Source passage:
Unfortunately your answer is incorrect. For one thing, I would like to clarify that I do not mean to test anyone in this forum. I just pick some look simple but tricky questions to share with members.

My intention is to help developing probability knowledge. I urge everyone not to use this intention as solving assignment questions. No good.:-ss

I will post the answer three day later. By the way, please show your calculation. Thanks.


I say 11.

11 has .1944 chance whereas 12 has .1666 chance.

am I right?
 
I found a simple way.
For x+y+z=11, the probability is sum of 1/6*P(y+z=a), a is from 5 to 10
For x+y+z=12, the probability is sum of 1/6*P(y+z=a), a is from 6 to 11
The difference: 1/6*[P(y+z=5)-P(y+z=11)]>0
so P(x+y+z=11) > P(x+y+z=12)
 
This is the answer

This was a famous question Pascal asked Femat in the 17th century.


A sum of 11 is obtained with the following 6 combinations:
(6, 4, 1) (6, 3, 2) (5, 5, 1) (5, 4, 2) (5, 3, 3) (4, 4, 3).
A sum of 12 is obtained with the following 6 combinations:
(6, 5, 1) (6, 4, 2) (6, 3, 3) (5, 5, 2) (5, 4, 3) (4, 4, 4).

Supplied information:
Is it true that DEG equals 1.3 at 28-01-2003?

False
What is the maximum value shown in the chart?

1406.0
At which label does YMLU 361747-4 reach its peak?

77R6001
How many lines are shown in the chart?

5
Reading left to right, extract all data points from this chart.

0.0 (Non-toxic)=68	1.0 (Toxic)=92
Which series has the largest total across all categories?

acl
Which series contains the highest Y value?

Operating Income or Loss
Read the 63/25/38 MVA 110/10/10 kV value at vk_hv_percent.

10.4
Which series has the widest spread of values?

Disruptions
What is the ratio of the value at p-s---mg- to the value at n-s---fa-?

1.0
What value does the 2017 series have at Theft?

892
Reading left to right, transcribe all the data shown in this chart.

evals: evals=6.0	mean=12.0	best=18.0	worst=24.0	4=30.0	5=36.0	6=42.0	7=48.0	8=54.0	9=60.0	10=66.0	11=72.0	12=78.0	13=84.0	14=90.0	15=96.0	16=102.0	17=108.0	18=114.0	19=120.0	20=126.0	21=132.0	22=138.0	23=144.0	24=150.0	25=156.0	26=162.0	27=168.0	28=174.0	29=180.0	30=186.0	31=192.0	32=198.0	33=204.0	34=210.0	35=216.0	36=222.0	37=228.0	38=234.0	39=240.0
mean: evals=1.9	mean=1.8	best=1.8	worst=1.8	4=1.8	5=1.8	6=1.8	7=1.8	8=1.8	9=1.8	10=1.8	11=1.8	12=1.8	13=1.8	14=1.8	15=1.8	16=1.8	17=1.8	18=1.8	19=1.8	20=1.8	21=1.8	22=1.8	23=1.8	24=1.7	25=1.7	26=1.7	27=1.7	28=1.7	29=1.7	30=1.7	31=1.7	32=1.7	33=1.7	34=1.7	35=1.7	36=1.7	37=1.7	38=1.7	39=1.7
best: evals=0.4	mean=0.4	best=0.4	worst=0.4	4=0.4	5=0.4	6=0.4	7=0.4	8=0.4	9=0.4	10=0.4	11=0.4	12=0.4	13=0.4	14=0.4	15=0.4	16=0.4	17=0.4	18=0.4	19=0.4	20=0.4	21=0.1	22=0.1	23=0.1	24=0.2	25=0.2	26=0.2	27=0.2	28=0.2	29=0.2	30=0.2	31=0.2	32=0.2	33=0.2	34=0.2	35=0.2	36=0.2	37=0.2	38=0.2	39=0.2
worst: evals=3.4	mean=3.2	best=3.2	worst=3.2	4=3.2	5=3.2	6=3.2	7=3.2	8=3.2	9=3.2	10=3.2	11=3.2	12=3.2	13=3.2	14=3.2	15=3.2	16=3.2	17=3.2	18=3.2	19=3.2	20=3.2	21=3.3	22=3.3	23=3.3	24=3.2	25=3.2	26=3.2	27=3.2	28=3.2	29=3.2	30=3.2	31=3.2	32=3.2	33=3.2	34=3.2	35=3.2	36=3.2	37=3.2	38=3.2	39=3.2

Check your understanding:
A: Reproduce the stretch of the dice thread from "Unfortunately your answer" through "your calculation. Thanks.".
B: Answer these from the dice thread:
(i) How many days later did the poster say the answer would be posted?
(ii) What chance does one reply give for a sum of 11?
(iii) How many combinations are listed for a sum of 12?

Answers provided:
A:
Unfortunately your answer is incorrect. For one thing, I would like to clarify that I do not mean to test anyone in this forum. I just pick some look simple but tricky questions to share with members.

My intention is to help developing probability knowledge. I urge everyone not to use this intention as solving assignment questions. No good.:-ss

I will post the answer three day later. By the way, please show your calculation. Thanks.

B:
(i) Three days.
(ii) .1944
(iii) Six.